§ Problem to work on:
Retype every entry exactly, down to the last character.
══ Material supplied ══
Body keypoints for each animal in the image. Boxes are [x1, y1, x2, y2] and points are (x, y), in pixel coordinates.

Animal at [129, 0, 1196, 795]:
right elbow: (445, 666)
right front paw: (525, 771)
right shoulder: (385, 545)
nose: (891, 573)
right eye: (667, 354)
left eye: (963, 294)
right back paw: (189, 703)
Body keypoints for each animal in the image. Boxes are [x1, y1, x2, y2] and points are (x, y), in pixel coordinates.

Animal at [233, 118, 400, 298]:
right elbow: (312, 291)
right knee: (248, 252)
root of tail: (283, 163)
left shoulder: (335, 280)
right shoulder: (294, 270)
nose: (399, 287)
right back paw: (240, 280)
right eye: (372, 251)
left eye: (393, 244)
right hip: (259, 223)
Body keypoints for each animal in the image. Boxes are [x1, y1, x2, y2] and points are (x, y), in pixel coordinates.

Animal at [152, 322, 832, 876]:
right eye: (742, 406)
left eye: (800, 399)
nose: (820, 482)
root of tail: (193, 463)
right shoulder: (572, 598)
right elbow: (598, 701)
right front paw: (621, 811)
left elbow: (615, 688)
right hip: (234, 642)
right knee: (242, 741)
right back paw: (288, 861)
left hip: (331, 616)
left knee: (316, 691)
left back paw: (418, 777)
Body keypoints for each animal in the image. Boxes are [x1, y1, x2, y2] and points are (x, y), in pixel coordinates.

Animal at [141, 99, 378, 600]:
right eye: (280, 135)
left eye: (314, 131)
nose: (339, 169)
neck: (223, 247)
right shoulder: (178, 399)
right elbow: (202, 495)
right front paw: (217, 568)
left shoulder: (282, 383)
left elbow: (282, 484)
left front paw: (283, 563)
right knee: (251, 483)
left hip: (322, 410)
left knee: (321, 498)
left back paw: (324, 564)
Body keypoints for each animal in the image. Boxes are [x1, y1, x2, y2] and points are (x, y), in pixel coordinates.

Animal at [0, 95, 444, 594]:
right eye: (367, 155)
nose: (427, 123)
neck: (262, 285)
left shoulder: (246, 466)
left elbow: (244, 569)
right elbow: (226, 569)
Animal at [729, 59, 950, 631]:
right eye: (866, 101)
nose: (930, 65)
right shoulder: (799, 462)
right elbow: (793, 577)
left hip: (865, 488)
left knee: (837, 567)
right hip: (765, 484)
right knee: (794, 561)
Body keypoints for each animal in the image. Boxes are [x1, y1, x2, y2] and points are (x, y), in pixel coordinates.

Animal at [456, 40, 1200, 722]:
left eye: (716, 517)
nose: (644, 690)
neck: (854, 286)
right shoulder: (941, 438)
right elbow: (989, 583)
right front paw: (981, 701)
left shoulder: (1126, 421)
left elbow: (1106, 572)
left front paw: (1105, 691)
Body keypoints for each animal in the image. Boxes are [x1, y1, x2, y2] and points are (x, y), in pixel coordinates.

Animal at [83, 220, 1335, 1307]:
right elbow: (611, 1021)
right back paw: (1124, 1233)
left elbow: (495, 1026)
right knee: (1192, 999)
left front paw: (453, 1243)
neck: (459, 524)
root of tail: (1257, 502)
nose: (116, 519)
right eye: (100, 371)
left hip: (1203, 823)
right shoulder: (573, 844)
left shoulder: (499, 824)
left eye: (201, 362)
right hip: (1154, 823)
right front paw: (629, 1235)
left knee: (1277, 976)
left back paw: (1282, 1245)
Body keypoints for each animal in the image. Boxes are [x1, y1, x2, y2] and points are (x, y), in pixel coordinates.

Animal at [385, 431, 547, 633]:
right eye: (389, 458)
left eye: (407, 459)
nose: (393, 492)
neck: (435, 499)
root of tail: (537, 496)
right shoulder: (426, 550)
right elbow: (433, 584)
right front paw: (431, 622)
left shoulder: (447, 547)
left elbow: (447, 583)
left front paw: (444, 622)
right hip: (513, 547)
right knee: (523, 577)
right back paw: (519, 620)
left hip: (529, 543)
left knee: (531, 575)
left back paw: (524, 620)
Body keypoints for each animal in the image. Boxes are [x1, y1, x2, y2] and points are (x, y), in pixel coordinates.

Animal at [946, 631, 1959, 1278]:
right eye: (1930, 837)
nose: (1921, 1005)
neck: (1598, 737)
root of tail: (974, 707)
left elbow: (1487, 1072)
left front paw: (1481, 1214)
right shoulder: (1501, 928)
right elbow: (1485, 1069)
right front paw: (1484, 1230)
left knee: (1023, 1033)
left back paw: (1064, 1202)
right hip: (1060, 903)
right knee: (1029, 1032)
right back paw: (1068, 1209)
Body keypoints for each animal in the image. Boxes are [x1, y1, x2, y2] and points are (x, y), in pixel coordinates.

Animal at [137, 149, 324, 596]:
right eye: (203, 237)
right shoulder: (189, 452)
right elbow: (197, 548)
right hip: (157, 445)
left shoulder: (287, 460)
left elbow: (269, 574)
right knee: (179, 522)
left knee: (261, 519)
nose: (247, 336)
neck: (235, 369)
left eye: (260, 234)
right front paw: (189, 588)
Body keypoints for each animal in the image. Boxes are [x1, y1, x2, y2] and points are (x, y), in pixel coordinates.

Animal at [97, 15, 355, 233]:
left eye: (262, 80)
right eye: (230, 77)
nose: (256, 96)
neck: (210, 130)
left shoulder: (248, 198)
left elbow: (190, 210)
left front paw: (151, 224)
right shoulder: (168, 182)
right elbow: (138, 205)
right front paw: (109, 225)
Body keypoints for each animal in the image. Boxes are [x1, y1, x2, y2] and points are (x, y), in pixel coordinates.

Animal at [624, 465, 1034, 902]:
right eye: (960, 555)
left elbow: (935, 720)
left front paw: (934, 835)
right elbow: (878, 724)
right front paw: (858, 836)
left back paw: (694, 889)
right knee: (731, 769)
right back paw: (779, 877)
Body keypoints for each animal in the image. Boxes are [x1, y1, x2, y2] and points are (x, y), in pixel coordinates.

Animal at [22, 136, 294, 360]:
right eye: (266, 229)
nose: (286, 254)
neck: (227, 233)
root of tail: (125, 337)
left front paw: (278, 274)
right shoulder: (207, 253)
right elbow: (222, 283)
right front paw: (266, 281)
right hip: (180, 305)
═══
§ Answer box:
Body keypoints for each animal in the image. Boxes are [x1, y1, x2, y2] and points are (x, y), in pixel coordinates.

Animal at [129, 0, 1196, 795]:
right elbow: (445, 666)
right front paw: (525, 771)
right shoulder: (385, 545)
nose: (891, 573)
right eye: (667, 354)
left eye: (963, 294)
right back paw: (189, 703)
Body keypoints for each animal in the image. Boxes are [x1, y1, x2, y2] and points are (x, y), in pixel coordinates.

Animal at [233, 118, 400, 298]:
right elbow: (312, 291)
right knee: (248, 252)
root of tail: (283, 163)
left shoulder: (335, 280)
right shoulder: (294, 270)
nose: (399, 287)
right back paw: (240, 280)
right eye: (372, 251)
left eye: (393, 244)
right hip: (259, 223)
Body keypoints for each animal in the image. Boxes are [x1, y1, x2, y2] and points are (x, y), in pixel coordinates.

Animal at [152, 322, 832, 876]:
right eye: (742, 406)
left eye: (800, 399)
nose: (820, 482)
root of tail: (193, 463)
right shoulder: (572, 598)
right elbow: (598, 701)
right front paw: (621, 811)
left elbow: (615, 688)
right hip: (234, 642)
right knee: (242, 741)
right back paw: (288, 861)
left hip: (331, 616)
left knee: (316, 691)
left back paw: (418, 777)
Body keypoints for each animal in the image. Boxes are [x1, y1, x2, y2] and points are (x, y), in pixel coordinates.

Animal at [141, 99, 378, 600]:
right eye: (280, 135)
left eye: (314, 131)
nose: (339, 169)
neck: (223, 247)
right shoulder: (178, 399)
right elbow: (202, 495)
right front paw: (217, 568)
left shoulder: (282, 383)
left elbow: (282, 484)
left front paw: (283, 563)
right knee: (251, 483)
left hip: (322, 410)
left knee: (321, 498)
left back paw: (324, 564)
Body keypoints for each animal in the image. Boxes are [x1, y1, x2, y2] and points are (x, y), in pixel coordinates.

Animal at [0, 95, 444, 594]:
right eye: (367, 155)
nose: (427, 123)
neck: (262, 285)
left shoulder: (246, 466)
left elbow: (244, 569)
right elbow: (226, 569)
Animal at [729, 59, 950, 631]:
right eye: (866, 101)
nose: (930, 65)
right shoulder: (799, 462)
right elbow: (793, 577)
left hip: (865, 488)
left knee: (837, 567)
right hip: (765, 484)
right knee: (794, 561)
Body keypoints for each animal in the image. Boxes are [x1, y1, x2, y2] and points are (x, y), in pixel coordinates.

Animal at [456, 40, 1200, 722]:
left eye: (716, 517)
nose: (644, 690)
neck: (854, 286)
right shoulder: (941, 438)
right elbow: (989, 583)
right front paw: (981, 701)
left shoulder: (1126, 421)
left elbow: (1106, 572)
left front paw: (1105, 691)
Body keypoints for each animal in the image. Boxes are [x1, y1, x2, y2] and points are (x, y), in pixel coordinates.

Animal at [83, 220, 1335, 1307]:
right elbow: (611, 1021)
right back paw: (1124, 1233)
left elbow: (495, 1026)
right knee: (1192, 999)
left front paw: (453, 1243)
neck: (459, 524)
root of tail: (1257, 502)
nose: (116, 519)
right eye: (100, 371)
left hip: (1203, 823)
right shoulder: (573, 844)
left shoulder: (499, 824)
left eye: (201, 362)
right hip: (1154, 823)
right front paw: (629, 1235)
left knee: (1277, 976)
left back paw: (1282, 1245)
Body keypoints for each animal in the image. Boxes are [x1, y1, x2, y2] and points are (x, y), in pixel coordinates.

Animal at [385, 431, 547, 633]:
right eye: (389, 458)
left eye: (407, 459)
nose: (393, 492)
neck: (435, 499)
root of tail: (537, 496)
right shoulder: (426, 550)
right elbow: (433, 584)
right front paw: (431, 622)
left shoulder: (447, 547)
left elbow: (447, 583)
left front paw: (444, 622)
right hip: (513, 547)
right knee: (523, 577)
right back paw: (519, 620)
left hip: (529, 543)
left knee: (531, 575)
left back paw: (524, 620)
Body keypoints for each animal in the image. Boxes are [x1, y1, x2, y2] and points are (x, y), in pixel coordinates.

Animal at [946, 631, 1959, 1278]:
right eye: (1930, 837)
nose: (1921, 1005)
neck: (1598, 737)
root of tail: (974, 707)
left elbow: (1487, 1072)
left front paw: (1481, 1214)
right shoulder: (1501, 928)
right elbow: (1485, 1069)
right front paw: (1484, 1230)
left knee: (1023, 1033)
left back paw: (1064, 1202)
right hip: (1060, 903)
right knee: (1029, 1032)
right back paw: (1068, 1209)
Body keypoints for each animal in the image. Boxes are [x1, y1, x2, y2] and points are (x, y), in pixel coordinates.

Animal at [137, 149, 324, 596]:
right eye: (203, 237)
right shoulder: (189, 452)
right elbow: (197, 548)
right hip: (157, 445)
left shoulder: (287, 460)
left elbow: (269, 574)
right knee: (179, 522)
left knee: (261, 519)
nose: (247, 336)
neck: (235, 369)
left eye: (260, 234)
right front paw: (189, 588)
Body keypoints for each animal in the image. Boxes are [x1, y1, x2, y2] and points are (x, y), in pixel coordinates.

Animal at [97, 15, 355, 233]:
left eye: (262, 80)
right eye: (230, 77)
nose: (256, 96)
neck: (210, 130)
left shoulder: (248, 198)
left elbow: (190, 210)
left front paw: (151, 224)
right shoulder: (168, 182)
right elbow: (138, 205)
right front paw: (109, 225)
Body keypoints for each animal in the image. Boxes are [x1, y1, x2, y2] and points are (x, y), in pixel coordinates.

Animal at [624, 465, 1034, 902]:
right eye: (960, 555)
left elbow: (935, 720)
left front paw: (934, 835)
right elbow: (878, 724)
right front paw: (858, 836)
left back paw: (694, 889)
right knee: (731, 769)
right back paw: (779, 877)
Body keypoints for each animal in the image. Boxes are [x1, y1, x2, y2] and points are (x, y), in pixel coordinates.

Animal at [22, 136, 294, 360]:
right eye: (266, 229)
nose: (286, 254)
neck: (227, 233)
root of tail: (125, 337)
left front paw: (278, 274)
right shoulder: (207, 253)
right elbow: (222, 283)
right front paw: (266, 281)
right hip: (180, 305)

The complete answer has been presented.